For a larger implementation, the government has to take an initiative as it is not possible for the private organisations to do it alone, he said.

Dr Moarraf Hossain, director of National Institute for Cancer Research and Hospital, said 30 percent of the cancer patients, they have provided treatment to, could get cured.

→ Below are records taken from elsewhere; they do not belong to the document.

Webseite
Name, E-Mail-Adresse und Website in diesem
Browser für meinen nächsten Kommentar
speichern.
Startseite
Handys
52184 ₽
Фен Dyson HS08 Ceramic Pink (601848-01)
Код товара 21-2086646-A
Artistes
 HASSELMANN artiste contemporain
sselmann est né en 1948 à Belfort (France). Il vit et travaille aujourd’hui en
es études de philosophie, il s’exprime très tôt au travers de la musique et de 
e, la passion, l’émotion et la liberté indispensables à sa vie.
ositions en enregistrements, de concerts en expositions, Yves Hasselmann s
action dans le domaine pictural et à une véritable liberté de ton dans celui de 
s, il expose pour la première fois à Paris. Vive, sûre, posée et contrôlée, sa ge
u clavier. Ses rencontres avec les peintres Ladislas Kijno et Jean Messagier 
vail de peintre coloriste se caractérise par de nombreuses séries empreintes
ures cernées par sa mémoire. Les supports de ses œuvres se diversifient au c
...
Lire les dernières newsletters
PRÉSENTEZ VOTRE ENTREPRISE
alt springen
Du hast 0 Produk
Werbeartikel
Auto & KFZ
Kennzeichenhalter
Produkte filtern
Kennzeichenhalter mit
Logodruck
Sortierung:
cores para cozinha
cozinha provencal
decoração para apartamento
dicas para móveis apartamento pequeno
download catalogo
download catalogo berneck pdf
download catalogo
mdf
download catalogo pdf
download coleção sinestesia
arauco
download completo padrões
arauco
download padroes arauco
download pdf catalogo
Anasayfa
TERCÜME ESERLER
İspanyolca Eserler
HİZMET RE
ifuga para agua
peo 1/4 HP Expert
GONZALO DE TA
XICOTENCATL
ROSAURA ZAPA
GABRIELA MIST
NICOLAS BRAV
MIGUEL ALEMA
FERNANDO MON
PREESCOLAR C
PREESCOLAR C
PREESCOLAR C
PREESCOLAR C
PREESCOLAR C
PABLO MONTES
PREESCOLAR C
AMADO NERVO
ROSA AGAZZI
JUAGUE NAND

The remaining 70 percent who suffered for a long time are considered as a burden on the family and society, he said, highlighting the importance of palliative care.

Praising the initiative of the roundtable, noted entrepreneur Rokia Afzal Rahman said, “At the end of the day, I feel I have to contribute to the society that has given me the opportunity to build myself.”

“Today, I am here to commit myself to be with you,” she told the roundtable.

Speaking as the chief guest, Deputy Speaker of the Jatiya Sangsad Advocate Fazle Rabbi Miah said he would take steps to bring success to the initiative. He stressed the need for arranging awareness programmes on palliative care in different divisions.

Bushra Alam, senior health specialist of the World Bank in Bangladesh, suggested engaging the youth in building awareness on palliative care.

Prof MA Khan, head of Hematology, DMCH; Nusrat Aman, chief patron of ASDC; Sathyanarayanan Doraiswamy, chief of Health Programmes, UNFPA Bangladesh; Prof Judy Beal, dean, Simmons College of Nursing, Boston, USA, and Arif Mahmud, director, Medical Services, Apollo Hospitals, also spoke.